Verilen görev 1
Aşağıdaki metin alıntısına göre şu ifadeler doğru mu? (a) Anlatıcı, gelen taksi şoförünün normal olmadığını anlıyor. (b) Tanışılan adam bir dine bağlı biri. (c) Tanışma 11 şubat Cuma günü gerçekleşiyor. Her biri için evet ya da hayır deyip karara götüren sözleri metinden tırnak içinde alıntılar mısınız?

Metin alıntısı

J..gülüyorum.. artık tamda benden bir vakitler istediğin gibi,  iyice sıradan ve silik –yok ve basit oldum mu diye içimden Sana soruyorum ..

*Sevdiğim şimdi daha özel bir konuya geçiyoruz bak!! bu işlemlerim esnasında giderken  taxi çağırıyorum.. gelen taxi şoförüm hiç normal değil anlıyorum. çok uluslu, çok lisanlı, acaip kültürlü duran biri..o, nasıl bir taxi şoförü olabilir ve neden?

11 şubat Perşembe .. BUGÜN GÜNLERDEN YENİ BİR REHBER....bugün hayatımda bir dönem bitti ve her bildiğim inandığım değeri yerle bir edip,tersinden düşünüp,tersinden okuyup, tersinden de olayı kabul edip helal olsun diyeceğim biriyle tanıştım ..yarısı masal çocuğunun ırkından genetiği şaman biri ve diğer yarısı sanatı asker olan başka ırk ve dinden bir adamın çocuğu ..o dinsiz kitapsız bir deistmiş..o özel olarak çocukluğundan itibaren yetiştirilmiş bir savaşçı, bilim adamı,kaşif, müzisyen,  gizemli bir mistik kadim dilci vs vs. ...o,normalde boğazına sarılıp öldürmekten zevk alacağım ve  din kardeşimin ülkesine girip Bağdat müzesini yağmalayıp, bana ait yazılı belgemi çalıp –beni ağlatan - mirasımı ülkesine taşıyan bir hırsız…



O ise, neye nasıl yakalandığını bilemediği bir mıknatısın tesiri ile habire kendisini anlatıyor.. dinlerken susuyorum.. onu affedebilir miyim?..onu kabul edebilir miyim?.. o  ağlıyor.. her şeyde bilgin ve yetkin duran koskoca bir adam, hiç tanımadığı ve ilk defa gördüğü her şeyden bihaber birine anlatmaması gereken bir şeyleri anlattığı ve kontrol edemediği için ağlıyor.. ve soruyor.. kalbime içime bir şey oldu..bu titreşen-bu beni bırakmayan tesir ne, bana ne oluyor?!!.  
ADAM: “katiller affedilir mi ?” evet diyor çocuk...hayır diyor adam...peki kafa kesenler..

Kayıt alıntıları
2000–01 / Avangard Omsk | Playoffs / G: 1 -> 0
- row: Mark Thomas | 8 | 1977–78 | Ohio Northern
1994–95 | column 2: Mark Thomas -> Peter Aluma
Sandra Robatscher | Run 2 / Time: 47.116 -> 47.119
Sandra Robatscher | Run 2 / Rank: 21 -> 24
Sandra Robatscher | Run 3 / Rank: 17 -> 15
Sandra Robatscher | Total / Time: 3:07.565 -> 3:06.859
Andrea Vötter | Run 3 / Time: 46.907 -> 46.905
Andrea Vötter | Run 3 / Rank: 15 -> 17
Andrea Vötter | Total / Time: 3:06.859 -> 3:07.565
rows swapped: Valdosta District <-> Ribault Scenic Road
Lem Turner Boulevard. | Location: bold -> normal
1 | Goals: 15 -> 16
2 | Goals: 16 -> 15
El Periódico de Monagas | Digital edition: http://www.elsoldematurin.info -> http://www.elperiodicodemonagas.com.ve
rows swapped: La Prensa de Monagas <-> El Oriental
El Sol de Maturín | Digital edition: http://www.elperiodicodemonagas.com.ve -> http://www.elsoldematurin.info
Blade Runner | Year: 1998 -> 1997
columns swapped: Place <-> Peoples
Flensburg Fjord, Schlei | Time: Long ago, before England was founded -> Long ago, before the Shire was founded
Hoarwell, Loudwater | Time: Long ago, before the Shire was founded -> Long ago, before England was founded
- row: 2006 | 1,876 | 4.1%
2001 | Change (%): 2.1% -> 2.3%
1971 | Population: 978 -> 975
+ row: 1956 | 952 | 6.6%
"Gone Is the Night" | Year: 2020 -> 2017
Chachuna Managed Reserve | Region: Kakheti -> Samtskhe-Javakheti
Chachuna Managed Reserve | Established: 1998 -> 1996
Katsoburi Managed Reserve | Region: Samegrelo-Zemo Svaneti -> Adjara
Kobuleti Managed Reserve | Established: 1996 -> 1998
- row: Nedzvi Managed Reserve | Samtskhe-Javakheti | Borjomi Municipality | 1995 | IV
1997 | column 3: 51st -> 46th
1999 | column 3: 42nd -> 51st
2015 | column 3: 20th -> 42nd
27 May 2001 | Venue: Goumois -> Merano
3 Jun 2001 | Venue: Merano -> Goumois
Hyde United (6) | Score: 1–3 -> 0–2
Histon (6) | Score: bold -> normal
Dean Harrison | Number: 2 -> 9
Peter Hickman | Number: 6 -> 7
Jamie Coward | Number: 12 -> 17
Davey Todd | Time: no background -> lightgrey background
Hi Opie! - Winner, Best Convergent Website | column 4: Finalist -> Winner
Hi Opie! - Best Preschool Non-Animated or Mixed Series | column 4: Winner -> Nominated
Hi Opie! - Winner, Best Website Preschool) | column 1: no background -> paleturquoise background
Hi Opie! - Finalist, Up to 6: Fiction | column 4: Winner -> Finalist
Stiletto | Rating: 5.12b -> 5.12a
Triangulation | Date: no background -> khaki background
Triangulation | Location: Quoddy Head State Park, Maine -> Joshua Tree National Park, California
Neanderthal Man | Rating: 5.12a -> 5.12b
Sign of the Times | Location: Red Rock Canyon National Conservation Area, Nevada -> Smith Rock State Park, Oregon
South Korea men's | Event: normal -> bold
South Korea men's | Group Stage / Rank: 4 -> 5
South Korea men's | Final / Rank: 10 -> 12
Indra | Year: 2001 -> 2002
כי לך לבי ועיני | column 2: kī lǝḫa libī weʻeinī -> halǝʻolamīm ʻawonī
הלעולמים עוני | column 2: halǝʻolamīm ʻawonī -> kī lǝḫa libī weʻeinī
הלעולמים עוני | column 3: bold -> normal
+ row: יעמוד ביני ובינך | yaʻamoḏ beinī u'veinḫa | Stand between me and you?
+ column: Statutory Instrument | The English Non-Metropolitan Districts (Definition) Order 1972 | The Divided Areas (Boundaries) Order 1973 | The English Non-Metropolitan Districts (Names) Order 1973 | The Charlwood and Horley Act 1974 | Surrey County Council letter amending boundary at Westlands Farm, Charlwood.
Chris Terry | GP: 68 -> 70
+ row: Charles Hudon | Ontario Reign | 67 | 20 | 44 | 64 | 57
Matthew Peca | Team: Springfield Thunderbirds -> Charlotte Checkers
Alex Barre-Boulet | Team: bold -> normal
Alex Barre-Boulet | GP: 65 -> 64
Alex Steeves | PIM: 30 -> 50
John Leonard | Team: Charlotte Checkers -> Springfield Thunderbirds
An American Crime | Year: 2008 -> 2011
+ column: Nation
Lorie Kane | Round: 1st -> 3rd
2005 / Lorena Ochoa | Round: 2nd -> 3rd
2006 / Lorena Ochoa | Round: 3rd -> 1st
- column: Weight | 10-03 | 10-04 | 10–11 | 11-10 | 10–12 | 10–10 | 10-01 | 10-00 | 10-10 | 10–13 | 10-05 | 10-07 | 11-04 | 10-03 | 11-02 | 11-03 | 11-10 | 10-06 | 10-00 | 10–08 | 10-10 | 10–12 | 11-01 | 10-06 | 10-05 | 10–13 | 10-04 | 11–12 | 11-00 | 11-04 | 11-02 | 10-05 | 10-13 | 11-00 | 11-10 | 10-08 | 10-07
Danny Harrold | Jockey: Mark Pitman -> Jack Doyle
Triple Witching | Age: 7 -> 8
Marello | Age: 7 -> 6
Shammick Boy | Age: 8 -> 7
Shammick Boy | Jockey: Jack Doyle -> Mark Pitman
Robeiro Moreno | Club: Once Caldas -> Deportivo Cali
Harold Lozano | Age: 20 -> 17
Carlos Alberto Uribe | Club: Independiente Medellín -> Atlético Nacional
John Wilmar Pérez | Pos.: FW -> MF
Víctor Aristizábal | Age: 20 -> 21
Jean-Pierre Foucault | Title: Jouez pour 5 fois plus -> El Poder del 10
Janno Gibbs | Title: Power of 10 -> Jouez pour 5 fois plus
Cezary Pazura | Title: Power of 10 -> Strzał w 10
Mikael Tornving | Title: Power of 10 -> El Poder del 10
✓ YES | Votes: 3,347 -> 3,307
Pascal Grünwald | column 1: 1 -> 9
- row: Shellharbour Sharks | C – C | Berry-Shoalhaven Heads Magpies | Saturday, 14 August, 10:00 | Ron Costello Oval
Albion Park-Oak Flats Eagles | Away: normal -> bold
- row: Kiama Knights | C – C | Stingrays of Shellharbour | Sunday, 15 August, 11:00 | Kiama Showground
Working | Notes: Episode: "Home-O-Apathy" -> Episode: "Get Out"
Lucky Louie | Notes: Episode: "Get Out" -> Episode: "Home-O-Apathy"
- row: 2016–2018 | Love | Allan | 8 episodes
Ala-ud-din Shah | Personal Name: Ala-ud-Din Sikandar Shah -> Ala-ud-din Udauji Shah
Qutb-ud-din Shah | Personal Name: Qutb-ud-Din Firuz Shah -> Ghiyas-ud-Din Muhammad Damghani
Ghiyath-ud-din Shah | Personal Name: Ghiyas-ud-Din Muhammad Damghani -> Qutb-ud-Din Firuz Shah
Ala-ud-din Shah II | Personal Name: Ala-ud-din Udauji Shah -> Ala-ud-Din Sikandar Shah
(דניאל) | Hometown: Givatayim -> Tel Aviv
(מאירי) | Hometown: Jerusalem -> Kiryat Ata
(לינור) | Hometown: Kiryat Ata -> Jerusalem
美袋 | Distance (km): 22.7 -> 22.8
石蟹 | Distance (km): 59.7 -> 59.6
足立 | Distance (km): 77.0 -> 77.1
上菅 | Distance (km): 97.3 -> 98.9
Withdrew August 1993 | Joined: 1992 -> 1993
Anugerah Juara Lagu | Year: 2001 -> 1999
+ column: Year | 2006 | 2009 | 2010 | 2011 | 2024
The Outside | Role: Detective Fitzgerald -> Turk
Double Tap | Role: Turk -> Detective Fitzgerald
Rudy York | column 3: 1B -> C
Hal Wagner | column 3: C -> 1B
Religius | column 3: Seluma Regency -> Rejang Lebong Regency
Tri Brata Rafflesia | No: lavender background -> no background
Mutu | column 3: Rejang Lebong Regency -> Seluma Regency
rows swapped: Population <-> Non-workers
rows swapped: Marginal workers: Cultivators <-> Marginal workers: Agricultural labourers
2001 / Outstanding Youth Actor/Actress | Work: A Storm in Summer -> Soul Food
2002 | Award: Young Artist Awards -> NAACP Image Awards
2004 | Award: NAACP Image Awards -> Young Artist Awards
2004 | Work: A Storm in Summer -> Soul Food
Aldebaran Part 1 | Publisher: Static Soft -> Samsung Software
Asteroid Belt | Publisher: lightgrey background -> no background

Verilen görev 2
Kayıtlarda en baştan "Hi Opie! - Winner, Best Convergent" ifadesini içeren satıra kadar uzanan bölümü, iki uç da dahil, satır satır olduğu gibi yazdırır mısınız?

Görev sonucu 1
(a) Evet: "gelen taxi şoförüm hiç normal değil anlıyorum"
(b) Hayır: "o dinsiz kitapsız bir deistmiş"
(c) Hayır: "11 şubat Perşembe"

Görev sonucu 2
2000–01 / Avangard Omsk | Playoffs / G: 1 -> 0
- row: Mark Thomas | 8 | 1977–78 | Ohio Northern
1994–95 | column 2: Mark Thomas -> Peter Aluma
Sandra Robatscher | Run 2 / Time: 47.116 -> 47.119
Sandra Robatscher | Run 2 / Rank: 21 -> 24
Sandra Robatscher | Run 3 / Rank: 17 -> 15
Sandra Robatscher | Total / Time: 3:07.565 -> 3:06.859
Andrea Vötter | Run 3 / Time: 46.907 -> 46.905
Andrea Vötter | Run 3 / Rank: 15 -> 17
Andrea Vötter | Total / Time: 3:06.859 -> 3:07.565
rows swapped: Valdosta District <-> Ribault Scenic Road
Lem Turner Boulevard. | Location: bold -> normal
1 | Goals: 15 -> 16
2 | Goals: 16 -> 15
El Periódico de Monagas | Digital edition: http://www.elsoldematurin.info -> http://www.elperiodicodemonagas.com.ve
rows swapped: La Prensa de Monagas <-> El Oriental
El Sol de Maturín | Digital edition: http://www.elperiodicodemonagas.com.ve -> http://www.elsoldematurin.info
Blade Runner | Year: 1998 -> 1997
columns swapped: Place <-> Peoples
Flensburg Fjord, Schlei | Time: Long ago, before England was founded -> Long ago, before the Shire was founded
Hoarwell, Loudwater | Time: Long ago, before the Shire was founded -> Long ago, before England was founded
- row: 2006 | 1,876 | 4.1%
2001 | Change (%): 2.1% -> 2.3%
1971 | Population: 978 -> 975
+ row: 1956 | 952 | 6.6%
"Gone Is the Night" | Year: 2020 -> 2017
Chachuna Managed Reserve | Region: Kakheti -> Samtskhe-Javakheti
Chachuna Managed Reserve | Established: 1998 -> 1996
Katsoburi Managed Reserve | Region: Samegrelo-Zemo Svaneti -> Adjara
Kobuleti Managed Reserve | Established: 1996 -> 1998
- row: Nedzvi Managed Reserve | Samtskhe-Javakheti | Borjomi Municipality | 1995 | IV
1997 | column 3: 51st -> 46th
1999 | column 3: 42nd -> 51st
2015 | column 3: 20th -> 42nd
27 May 2001 | Venue: Goumois -> Merano
3 Jun 2001 | Venue: Merano -> Goumois
Hyde United (6) | Score: 1–3 -> 0–2
Histon (6) | Score: bold -> normal
Dean Harrison | Number: 2 -> 9
Peter Hickman | Number: 6 -> 7
Jamie Coward | Number: 12 -> 17
Davey Todd | Time: no background -> lightgrey background
Hi Opie! - Winner, Best Convergent Website | column 4: Finalist -> Winner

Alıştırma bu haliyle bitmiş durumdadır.